▶ _Your goal_: Copy out the Phillip LaRue biography in full, word for word, with nothing added or left out.

▶ _Page extract_:
-- -- --
American singer-songwriter

Phillip LaRue (born October 9, 1981) is an American singer, songwriter, artist and producer from Nashville, Tennessee. He has released four studio albums with his band LaRue, formed by his sister Natalie LaRue and himself, and two studio albums as solo artist. He has sold over 500,000 copies and worked with many well-known music artists, including Tenth Avenue North, Brandon Heath, Jars of Clay, Audrey Assad, Jennifer Knapp, Phil Wickham, Ronnie Dunn, Jason Castro and Dave Barnes. In 2010, he won a Dove Award for Song of the Year for co-writing "By Your Side" for Tenth Avenue North. He also received a billboard #1 for the writing the song Whiskey in My Water.

His music is frequently featured in television, films & adds including but not excluding Ghost Whisperer (CBS), One Tree Hill (CW), Harper's Island (CBS), The Hills (MTV), and Nashville (ABC), Apple, Volkswagen, Ford. He is also in a band called "The Rival" http://www.therivalmusic.com which has had many placements for TV/FILM.
-- -- --
▶ _Information shown_:
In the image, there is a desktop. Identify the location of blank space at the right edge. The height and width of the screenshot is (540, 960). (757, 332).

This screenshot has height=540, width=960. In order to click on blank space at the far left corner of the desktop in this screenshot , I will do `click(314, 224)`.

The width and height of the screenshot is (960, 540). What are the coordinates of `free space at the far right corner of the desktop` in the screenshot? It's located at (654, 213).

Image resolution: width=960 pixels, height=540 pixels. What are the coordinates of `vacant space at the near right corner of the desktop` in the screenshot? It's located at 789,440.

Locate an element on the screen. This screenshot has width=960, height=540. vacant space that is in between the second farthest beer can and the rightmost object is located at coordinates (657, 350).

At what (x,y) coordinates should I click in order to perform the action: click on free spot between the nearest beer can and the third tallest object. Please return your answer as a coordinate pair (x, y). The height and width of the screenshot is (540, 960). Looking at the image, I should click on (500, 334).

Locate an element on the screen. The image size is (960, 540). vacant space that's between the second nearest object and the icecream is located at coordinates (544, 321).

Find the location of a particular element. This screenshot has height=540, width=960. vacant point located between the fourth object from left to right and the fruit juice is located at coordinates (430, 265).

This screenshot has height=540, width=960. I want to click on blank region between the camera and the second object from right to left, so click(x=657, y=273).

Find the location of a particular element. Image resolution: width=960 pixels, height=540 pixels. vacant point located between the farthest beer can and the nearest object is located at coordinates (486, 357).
-- -- --
▶ _Your response_:
American singer-songwriter

Phillip LaRue (born October 9, 1981) is an American singer, songwriter, artist and producer from Nashville, Tennessee. He has released four studio albums with his band LaRue, formed by his sister Natalie LaRue and himself, and two studio albums as solo artist. He has sold over 500,000 copies and worked with many well-known music artists, including Tenth Avenue North, Brandon Heath, Jars of Clay, Audrey Assad, Jennifer Knapp, Phil Wickham, Ronnie Dunn, Jason Castro and Dave Barnes. In 2010, he won a Dove Award for Song of the Year for co-writing "By Your Side" for Tenth Avenue North. He also received a billboard #1 for the writing the song Whiskey in My Water.

His music is frequently featured in television, films & adds including but not excluding Ghost Whisperer (CBS), One Tree Hill (CW), Harper's Island (CBS), The Hills (MTV), and Nashville (ABC), Apple, Volkswagen, Ford. He is also in a band called "The Rival" http://www.therivalmusic.com which has had many placements for TV/FILM.